EXERCISE INPUTS
Content starts

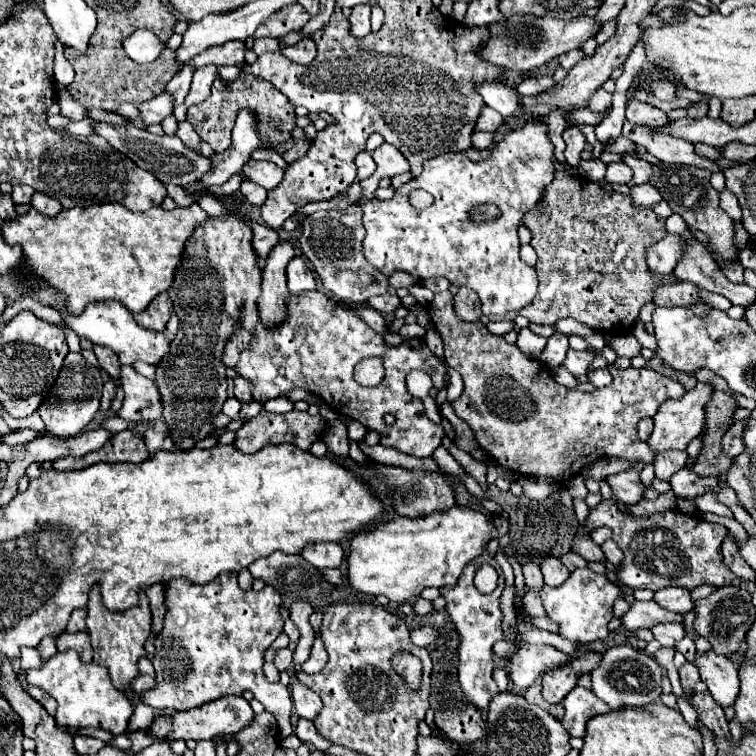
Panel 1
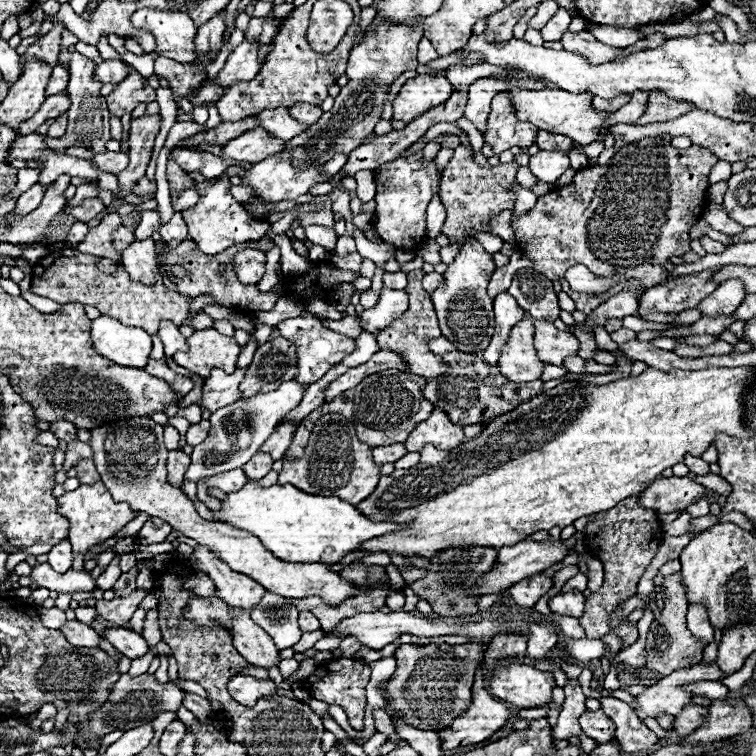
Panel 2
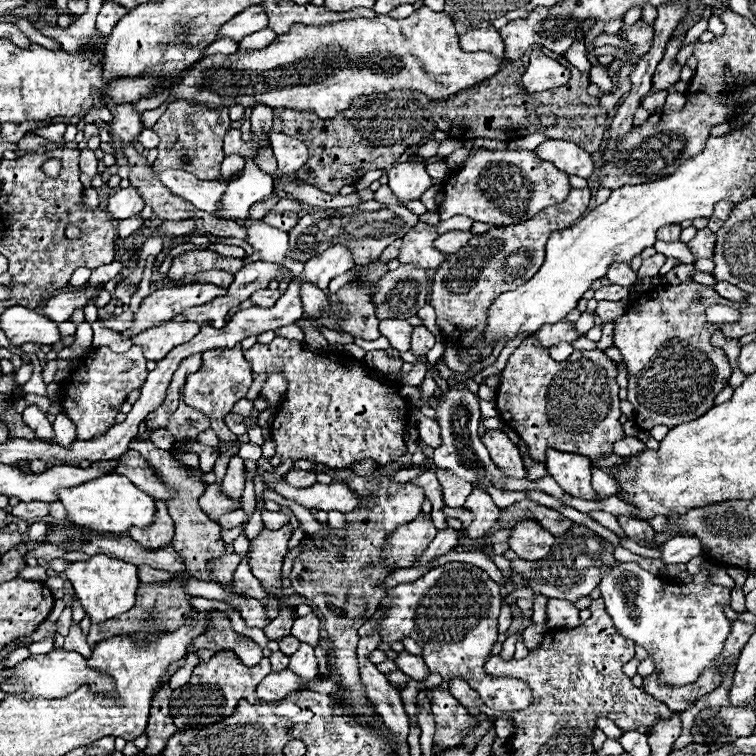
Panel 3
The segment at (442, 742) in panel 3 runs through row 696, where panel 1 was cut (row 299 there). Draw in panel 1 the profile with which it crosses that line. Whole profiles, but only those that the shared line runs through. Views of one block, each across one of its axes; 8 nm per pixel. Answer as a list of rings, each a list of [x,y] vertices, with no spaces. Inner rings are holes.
[[[452,292],[436,294],[428,306],[428,314],[434,322],[434,328],[444,340],[444,360],[450,368],[458,370],[464,380],[462,396],[452,402],[456,416],[472,428],[480,448],[508,472],[518,472],[526,476],[546,476],[554,478],[556,482],[564,482],[576,472],[580,472],[586,464],[604,456],[644,460],[646,464],[650,464],[654,460],[654,452],[652,448],[648,448],[646,442],[638,438],[636,424],[640,422],[640,418],[654,416],[660,404],[668,398],[680,398],[686,392],[678,380],[666,378],[650,368],[630,366],[622,370],[616,364],[608,366],[614,368],[614,382],[610,386],[594,390],[590,394],[570,390],[566,386],[560,386],[548,374],[548,368],[542,362],[524,356],[518,346],[510,346],[502,336],[494,336],[492,332],[488,332],[488,328],[480,320],[466,322],[456,316]]]

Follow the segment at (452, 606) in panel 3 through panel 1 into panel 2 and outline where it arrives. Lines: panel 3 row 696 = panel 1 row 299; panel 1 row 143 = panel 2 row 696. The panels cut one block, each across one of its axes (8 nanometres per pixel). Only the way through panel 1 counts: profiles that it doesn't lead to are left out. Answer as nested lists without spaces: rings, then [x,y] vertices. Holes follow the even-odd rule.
[[[510,664],[510,666],[500,666],[494,670],[494,676],[488,682],[488,688],[494,696],[498,696],[500,700],[506,700],[518,708],[536,708],[536,706],[544,706],[550,702],[552,698],[552,688],[556,686],[554,674],[552,672],[542,672],[538,668],[532,666],[524,666],[524,664]]]

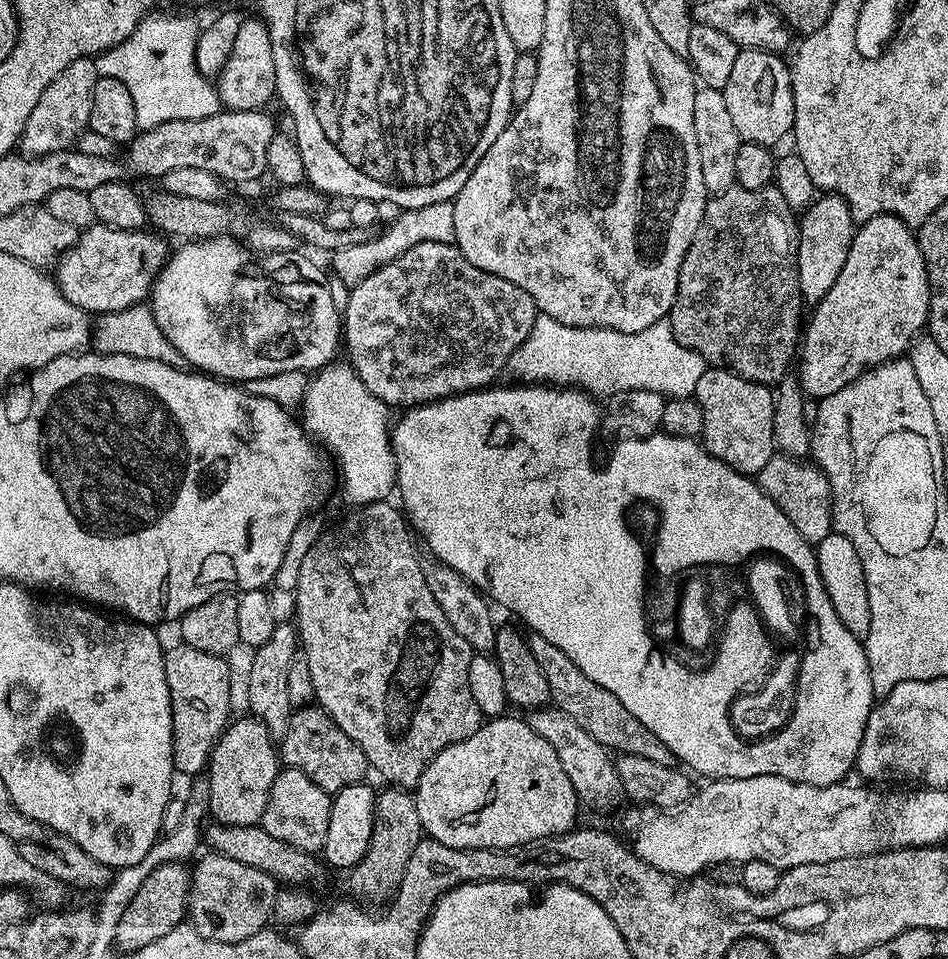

Content ends

TASK GOAL
An exact copy of the listing is required; return it without any pictures.

FINISHED TASK
Panel 1
Panel 2
Panel 3
The segment at (442, 742) in panel 3 runs through row 696, where panel 1 was cut (row 299 there). Draw in panel 1 the profile with which it crosses that line. Whole profiles, but only those that the shared line runs through. Views of one block, each across one of its axes; 8 nm per pixel. Answer as a list of rings, each a list of [x,y] vertices, with no spaces. Inner rings are holes.
[[[452,292],[436,294],[428,306],[428,314],[434,322],[434,328],[444,340],[444,360],[450,368],[458,370],[464,380],[462,396],[452,402],[456,416],[472,428],[480,448],[508,472],[518,472],[526,476],[546,476],[554,478],[556,482],[564,482],[576,472],[580,472],[586,464],[604,456],[644,460],[646,464],[650,464],[654,460],[654,452],[652,448],[648,448],[646,442],[638,438],[636,424],[640,422],[640,418],[654,416],[660,404],[668,398],[680,398],[686,392],[678,380],[666,378],[650,368],[630,366],[622,370],[616,364],[608,366],[614,368],[614,382],[610,386],[594,390],[590,394],[570,390],[566,386],[560,386],[548,374],[548,368],[542,362],[524,356],[518,346],[510,346],[502,336],[494,336],[492,332],[488,332],[488,328],[480,320],[466,322],[456,316]]]

Follow the segment at (452, 606) in panel 3 through panel 1 into panel 2 and outline where it arrives. Lines: panel 3 row 696 = panel 1 row 299; panel 1 row 143 = panel 2 row 696. The panels cut one block, each across one of its axes (8 nanometres per pixel). Only the way through panel 1 counts: profiles that it doesn't lead to are left out. Answer as nested lists without spaces: rings, then [x,y] vertices. Holes follow the even-odd rule.
[[[510,664],[510,666],[500,666],[494,670],[494,676],[488,682],[488,688],[494,696],[498,696],[500,700],[506,700],[518,708],[536,708],[536,706],[544,706],[550,702],[552,698],[552,688],[556,686],[554,674],[552,672],[542,672],[538,668],[532,666],[524,666],[524,664]]]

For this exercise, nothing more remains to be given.